There are several mum & joey pairings in the mob. This joey is
almost ready to become independent of its mum, but not quite yet.
There's an invisible leash between them, about 20 metres long,
and as soon as mum hops out to the outer reaches of this invisible
leash, the little one scurries rapidly over to mum, for security. 

Please forgive the 'graininess' of this photo, as it was taken
from inside the house, through the flyscreen, just outside our
bedroom window. It's fantastic to open a curtain and see this!

Ditto this grainy one, too, taken through the window just
outside the living room. The roos will go to wherever there is
fresh grass to nibble, and the house holds no fears for them.

For city slickers like Pammy and me, seeing the kangaroos in
such numbers, so close, was exciting at first, yet by the second
morning the sight of a mob of roos was as normal as seeing
magpies and cockatoos flying by. They belong here.
For the kangaroos it's their daily routine to graze here, because it's their land, has been for countless centuries. D&L are the blow-ins but they all manage to share it amicably.

Living with the roos requires patience from D&L, and I don't mean just putting up with roo poo everywhere (D&L are using it as fertiliser to establish the property's thriving border of native plants, and it's working a treat).

You also need to put up with the occasional noise, as kangaroos aren't quiet. They bark, and they like to bark at night. Their 'bark' is nothing like a dog's bark, not as sharp or clear or loud. Instead it's a hoarse, muffled bark, but in the dead of night it's the only noise out there.

You also need to resist the urge to intervene in the male roos' endless, persistent pursuits of the poor females. They're at it all the time. And when the males aren't at the females, chasing and pestering them all over the property, the males are fighting each other for the right to service the females. Two males will 'box' each other with their front paws, and lean back occasionally on their huge tails and thump their opponent in the belly with their powerful legs and claws. Bouts go on for ages, with lots of pauses in between while, incredibly enough, they stop to graze amicably side-by-side.

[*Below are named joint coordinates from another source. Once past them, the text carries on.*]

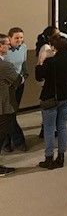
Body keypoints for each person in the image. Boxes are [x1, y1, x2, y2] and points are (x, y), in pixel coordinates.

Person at [35, 36, 67, 169]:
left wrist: (40, 62)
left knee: (49, 128)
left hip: (50, 97)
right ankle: (61, 157)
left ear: (53, 47)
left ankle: (49, 158)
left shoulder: (50, 61)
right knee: (62, 126)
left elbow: (39, 77)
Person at [2, 27, 28, 152]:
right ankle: (17, 141)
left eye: (21, 37)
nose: (19, 40)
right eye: (16, 38)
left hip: (19, 84)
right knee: (9, 115)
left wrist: (24, 76)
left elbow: (24, 64)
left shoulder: (23, 47)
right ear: (9, 38)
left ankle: (7, 142)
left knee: (12, 113)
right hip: (7, 86)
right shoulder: (4, 50)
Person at [0, 33, 22, 176]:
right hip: (3, 106)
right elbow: (18, 80)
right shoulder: (5, 65)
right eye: (7, 44)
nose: (9, 46)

One night the last thing I could see in the distant gloom was two males fighting each other, and then the next morning, up at sunrise, the first thing I saw was the same two males, still engaged in the bout that never seems to end.

And from all the hours spent watching the rhythms of life of these beautiful creatures, their daily visits each evening, and the way they seem to evaporate into the bush when the sun rises too high in the morning, the endless boy bouts and girl chases, the teamwork of mums and joeys, I could see that life goes on, and from that simple lesson I realised that that's what I should also do.

Get on with it. Get on with life, with gardening, with whatever work I can manage to scrounge. And that's what I plan to do, just like the roos do every day, without fail. Get on with it.